In these times, one would think that President Jehuda Reinharz would be doing everything he can to heal the wounds that have made it difficult for faculty members and students to trust his administration. Perhaps the most important wound to be healed involves the case of Professor Donald Hindley, who after almost 50 years of teaching was subjected to a classroom monitor and a finding of guilt for racial harassment, without due process, because he had critiqued the term "wetbacks" in his Latin American Politics course.
For over a year, faculty members and students have vigorously protested the treatment of Professor Hindley in violation of his academic freedom and his rights to free speech and due process, as well as the implications of that treatment for all other faculty members and students on campus. Several new student organizations have formed to protect student rights, and the faculty continues to be in an unresolved controversy with the administration over university policy and processes in the wake of Hindley's case.

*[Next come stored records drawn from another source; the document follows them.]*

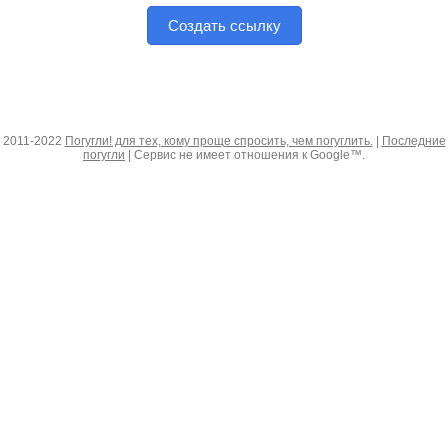
Создать ссылку
2011-2022
Погугли! для тех, кому проще спросить, чем погуглить.
|
Последние
погугли
| Сервис не имеет отношения к Google™.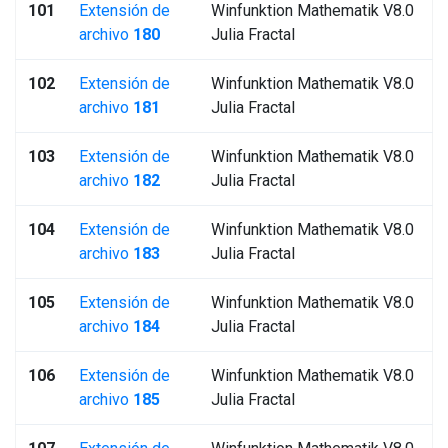
101
Extensión de
Winfunktion Mathematik V8.0
archivo
180
Julia Fractal
102
Extensión de
Winfunktion Mathematik V8.0
archivo
181
Julia Fractal
103
Extensión de
Winfunktion Mathematik V8.0
archivo
182
Julia Fractal
104
Extensión de
Winfunktion Mathematik V8.0
archivo
183
Julia Fractal
105
Extensión de
Winfunktion Mathematik V8.0
archivo
184
Julia Fractal
106
Extensión de
Winfunktion Mathematik V8.0
archivo
185
Julia Fractal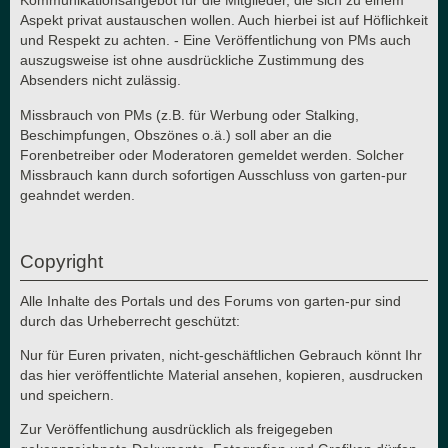
Kommunikationsangebot für die Mitglieder, die sich zu einem
Aspekt privat austauschen wollen. Auch hierbei ist auf Höflichkeit
und Respekt zu achten. - Eine Veröffentlichung von PMs auch
auszugsweise ist ohne ausdrückliche Zustimmung des
Absenders nicht zulässig.
Missbrauch von PMs (z.B. für Werbung oder Stalking,
Beschimpfungen, Obszönes o.ä.) soll aber an die
Forenbetreiber oder Moderatoren gemeldet werden. Solcher
Missbrauch kann durch sofortigen Ausschluss von garten-pur
geahndet werden.
Copyright
Alle Inhalte des Portals und des Forums von garten-pur sind
durch das Urheberrecht geschützt:
Nur für Euren privaten, nicht-geschäftlichen Gebrauch könnt Ihr
das hier veröffentlichte Material ansehen, kopieren, ausdrucken
und speichern.
Zur Veröffentlichung ausdrücklich als freigegeben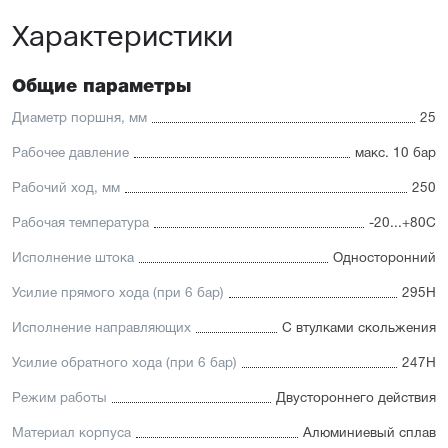
Характеристики
Отличительные черты:
Имеется опрос положения и упругие элементы
демпфирования
Общие параметры
Простая установка датчиков положения с любой из
трёх сторон
Диаметр поршня, мм
25
Подходит для использования в пищевой
промышленности
Рабочее давление
макс. 10 бар
Простой монтаж в ограниченном пространстве
Низкий уровень шума работы
Рабочий ход, мм
250
Рабочая температура
-20...+80С
Исполнение штока
Односторонний
Усилие прямого хода (при 6 бар)
295Н
Исполнение направляющих
С втулками скольжения
Усилие обратного хода (при 6 бар)
247Н
Режим работы
Двустороннего действия
Материал корпуса
Алюминиевый сплав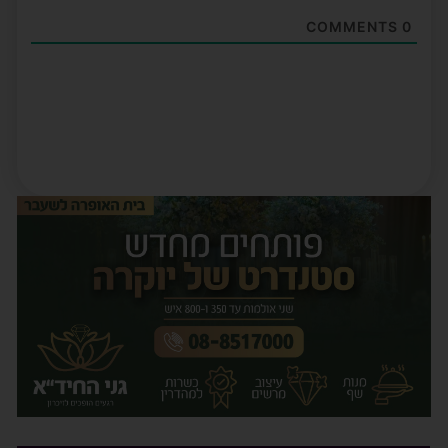
COMMENTS
0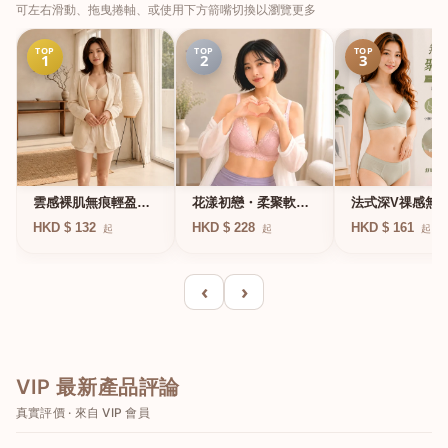
可左右滑動、拖曳捲軸、或使用下方箭嘴切換以瀏覽更多
TOP
TOP
TOP
1
2
3
法式深V祼感無
雲感裸肌無痕輕盈無
花漾初戀・柔聚軟鋼
凍軟支撐條無鋼
鋼圈內衣
圈蕾絲內衣
HKD $ 161
HKD $ 132
HKD $ 228
起
起
起
衣
‹
›
VIP 最新產品評論
真實評價 · 來自 VIP 會員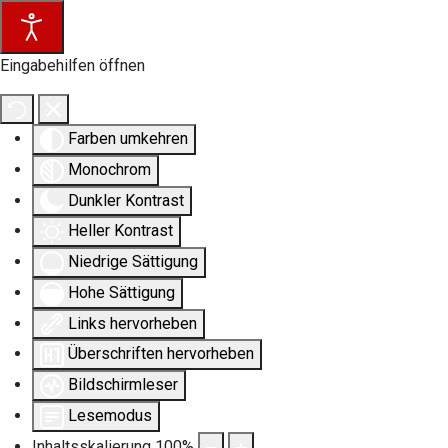
Eingabehilfen öffnen
Farben umkehren
Monochrom
Dunkler Kontrast
Heller Kontrast
Niedrige Sättigung
Hohe Sättigung
Links hervorheben
Überschriften hervorheben
Bildschirmleser
Lesemodus
Inhaltsskalierung
100
%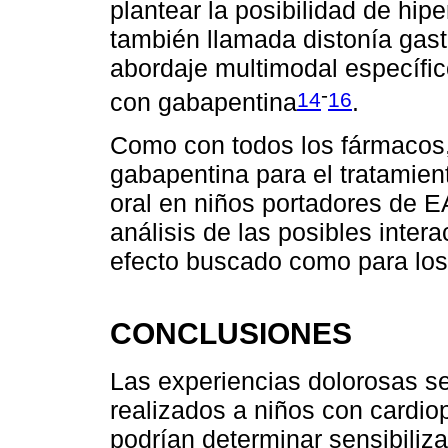
plantear la posibilidad de hip
también llamada distonía gast
abordaje multimodal específic
-
14
16
con gabapentina
.
Como con todos los fármacos, 
gabapentina para el tratamient
oral en niños portadores de E
análisis de las posibles inter
efecto buscado como para los
CONCLUSIONES
Las experiencias dolorosas se
realizados a niños con cardio
podrían determinar sensibiliza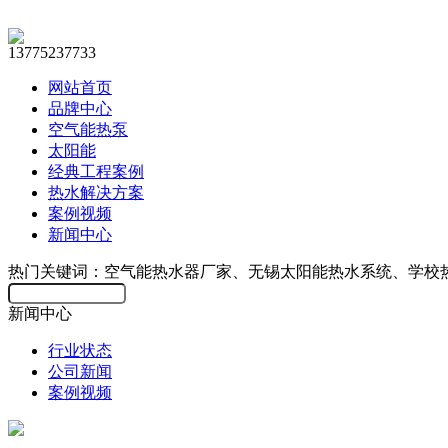
13775237733
网站首页
品牌中心
空气能热泵
太阳能
经典工程案例
热水解决方案
案例视频
新闻中心
热门关键词：空气能热水器厂家、无锡太阳能热水系统、学校
新闻中心
行业状态
公司新闻
案例视频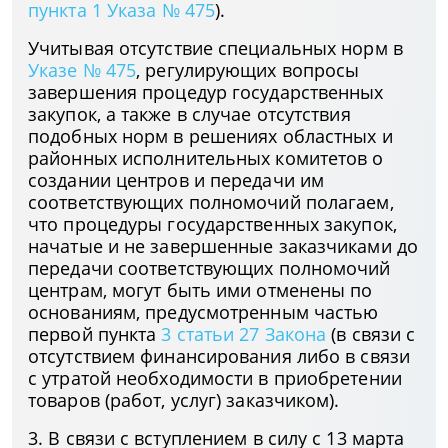
пункта 1 Указа № 475
).
Учитывая отсутствие специальных норм в
Указе № 475
, регулирующих вопросы
завершения процедур государственных
закупок, а также в случае отсутствия
подобных норм в решениях областных и
районных исполнительных комитетов о
создании центров и передачи им
соответствующих полномочий полагаем,
что процедуры государственных закупок,
начатые и не завершенные заказчиками до
передачи соответствующих полномочий
центрам, могут быть ими отменены по
основаниям, предусмотренным частью
первой пункта
3 статьи 27 Закона
(в связи с
отсутствием финансирования либо в связи
с утратой необходимости в приобретении
товаров (работ, услуг) заказчиком).
3. В связи с вступлением в силу с 13 марта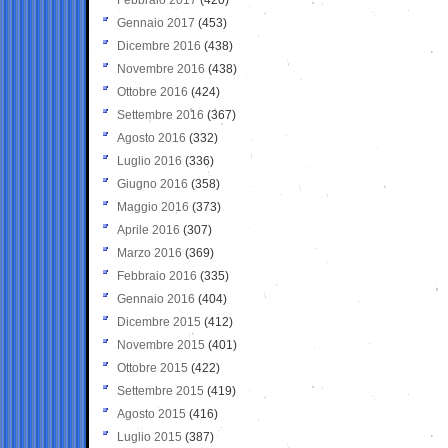
Gennaio 2017
(453)
Dicembre 2016
(438)
Novembre 2016
(438)
Ottobre 2016
(424)
Settembre 2016
(367)
Agosto 2016
(332)
Luglio 2016
(336)
Giugno 2016
(358)
Maggio 2016
(373)
Aprile 2016
(307)
Marzo 2016
(369)
Febbraio 2016
(335)
Gennaio 2016
(404)
Dicembre 2015
(412)
Novembre 2015
(401)
Ottobre 2015
(422)
Settembre 2015
(419)
Agosto 2015
(416)
Luglio 2015
(387)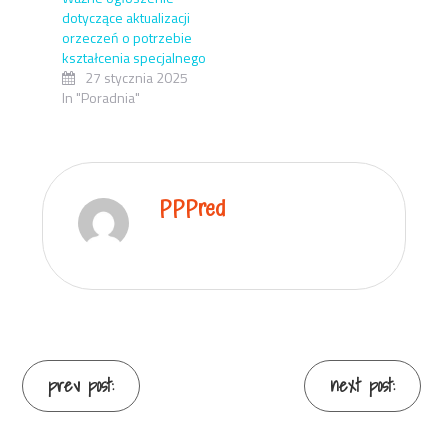
dotyczące aktualizacji
orzeczeń o potrzebie
kształcenia specjalnego
27 stycznia 2025
In "Poradnia"
PPPred
prev post:
next post: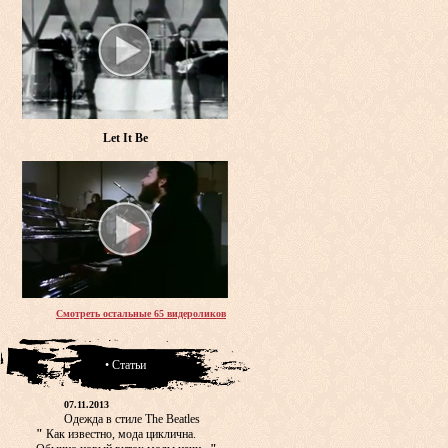
Let It Be
Смотреть остальные 65 видероликов
• Статьи
07.11.2013
Одежда в стиле The Beatles
"
Как известно, мода циклична.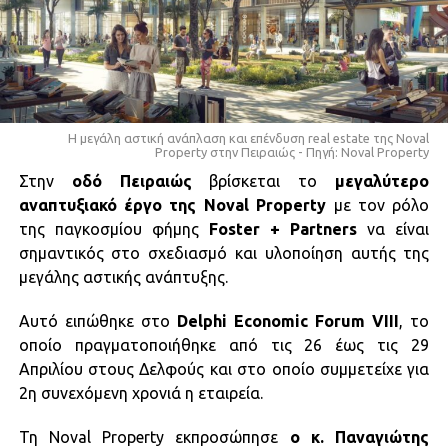
Η μεγάλη αστική ανάπλαση και επένδυση real estate της Noval
Property στην Πειραιώς - Πηγή: Noval Property
Στην
οδό Πειραιώς
βρίσκεται το
μεγαλύτερο
αναπτυξιακό έργο της Noval Property
με τον ρόλο
της παγκοσμίου φήμης
Foster + Partners
να είναι
σημαντικός στο σχεδιασμό και υλοποίηση αυτής της
μεγάλης αστικής ανάπτυξης.
Αυτό ειπώθηκε στο
Delphi Economic Forum VIII
, το
οποίο πραγματοποιήθηκε από τις 26 έως τις 29
Απριλίου στους Δελφούς και στο οποίο συμμετείχε για
2η συνεχόμενη χρονιά η εταιρεία.
Τη Noval Property εκπροσώπησε
ο κ. Παναγιώτης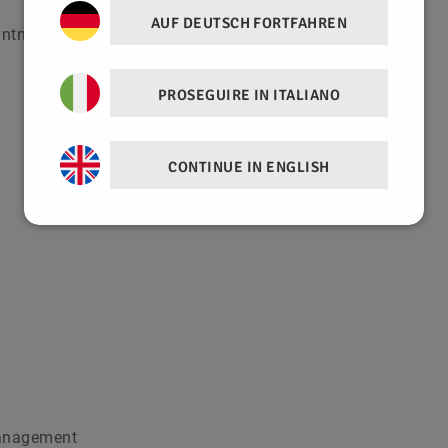
AUF DEUTSCH FORTFAHREN
nntnisse
PROSEGUIRE IN ITALIANO
CONTINUE IN ENGLISH
management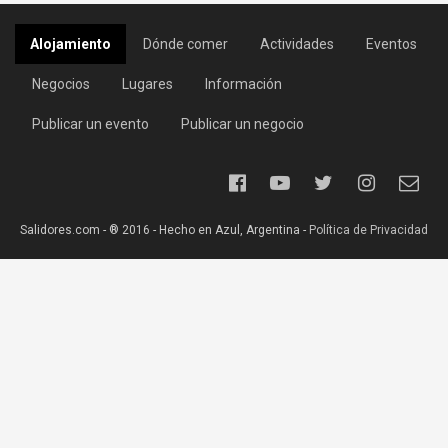
Alojamiento
Dónde comer
Actividades
Eventos
Negocios
Lugares
Información
Publicar un evento
Publicar un negocio
Salidores.com - ® 2016 - Hecho en Azul, Argentina -
Política de Privacidad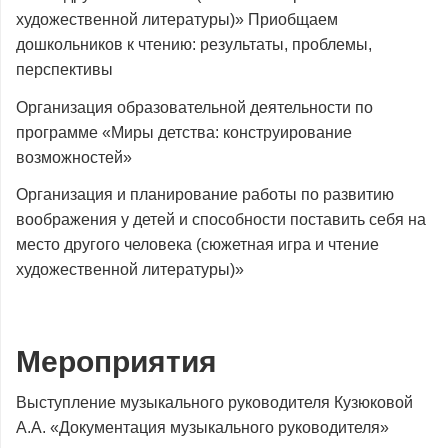
художественной литературы)» Приобщаем
дошкольников к чтению: результаты, проблемы,
перспективы
Организация образовательной деятельности по
программе «Миры детства: конструирование
возможностей»
Организация и планирование работы по развитию
воображения у детей и способности поставить себя на
место другого человека (сюжетная игра и чтение
художественной литературы)»
Мероприятия
Выступление музыкального руководителя Кузюковой
А.А. «Документация музыкального руководителя»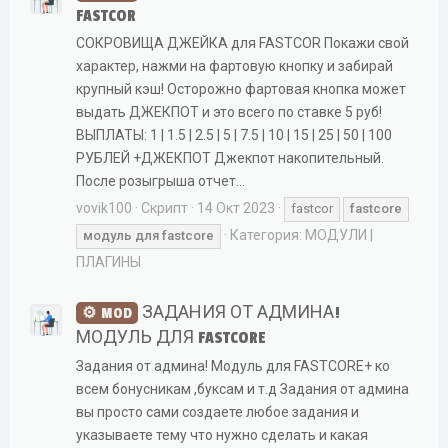
FASTCOR
СОКРОВИЩА ДЖЕЙКА для FASTCOR Покажи свой
характер, нажми на фартовую кнопку и забирай
крупный кэш! Осторожно фартовая кнопка может
выдать ДЖЕКПОТ и это всего по ставке 5 руб!
ВЫПЛАТЫ: 1 | 1.5 | 2.5 | 5 | 7.5 | 10 | 15 | 25 | 50 | 100
РУБЛЕЙ +ДЖЕКПОТ Джекпот накопительный.
После розыгрыша отчет...
vovik100
Скрипт
14 Окт 2023
fastcor
fastcore
Категория:
МОДУЛИ |
модуль
для
fastcore
ПЛАГИНЫ
ЗАДАНИЯ ОТ АДМИНА!
MOD
МОДУЛЬ ДЛЯ FASTCORE
Задания от админа! Модуль для FASTCORE+ ко
всем бонусникам ,буксам и т.д Задания от админа
вы просто сами создаете любое задания и
указываете тему что нужно сделать и какая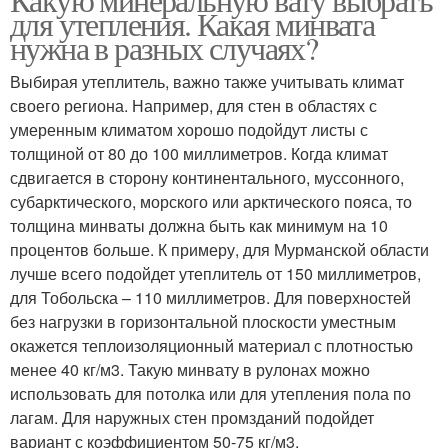
для утепления. Какая минвата
нужна в разных случаях?
Выбирая утеплитель, важно также учитывать климат
своего региона. Например, для стен в областях с
умеренным климатом хорошо подойдут листы с
толщиной от 80 до 100 миллиметров. Когда климат
сдвигается в сторону континентального, муссонного,
субарктического, морского или арктического пояса, то
толщина минваты должна быть как минимум на 10
процентов больше. К примеру, для Мурманской области
лучше всего подойдет утеплитель от 150 миллиметров,
для Тобольска – 110 миллиметров. Для поверхностей
без нагрузки в горизонтальной плоскости уместным
окажется теплоизоляционный материал с плотностью
менее 40 кг/м3. Такую минвату в рулонах можно
использовать для потолка или для утепления пола по
лагам. Для наружных стен промзданий подойдет
вариант с коэффициентом 50-75 кг/м3.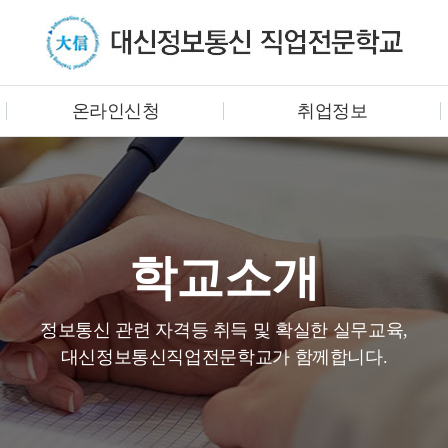
온라인신청
취업정보
학교소개
정보통신 관련 자격등 취득 및 확실한 실무교육,
대신정보통신직업전문학교가 함께합니다.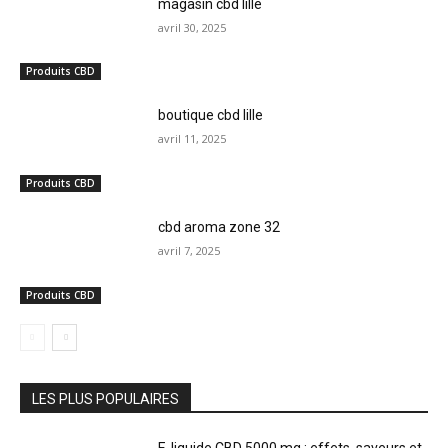
magasin cbd lille
avril 30, 2025
Produits CBD
boutique cbd lille
avril 11, 2025
Produits CBD
cbd aroma zone 32
avril 7, 2025
Produits CBD
LES PLUS POPULAIRES
E-liquide CBD 5000 mg : effets, saveurs et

As a faculty resolution stated:
We regret that this recent case has damaged the collegiality of our University, its academic and intellectual function, its faculty governance procedures, and its public reputation.
Strangely, however, Reinharz and his provost, Marty Krauss, have refused to bring justice in Hindley's case. Thus, FIRE has kept Brandeis on our Red Alert list, reserved for the worst of the worst campus censors, and we have warned students to think twice before applying to Brandeis in a nationwide, full-page, color advertisement in U.S. News & World Report's America's Best Colleges issue. Maybe this is one of the reasons why applications to Brandeis reportedly are down sharply this year. If Brandeis is really going to increase enrollment by 12 percent, it stands to reason that prospective students need to feel that Brandeis is respecting them enough to defend their right to free speech and due process.
All that Reinharz needs to do to heal this wound—and help his administration win some of the support it surely needs right now—is to finally reverse its finding in Hindley's case. As I asked in August, how hard is it to acknowledge that the Committee on Faculty Rights and Responsibilities, which had full access to the details of the case, found that serious mistakes of both process and policy interpretation were made? How hard is it to rescind the wrongheaded letter that declared Hindley guilty of harassment?
Surely it's easier to do that than to close a $350 million museum.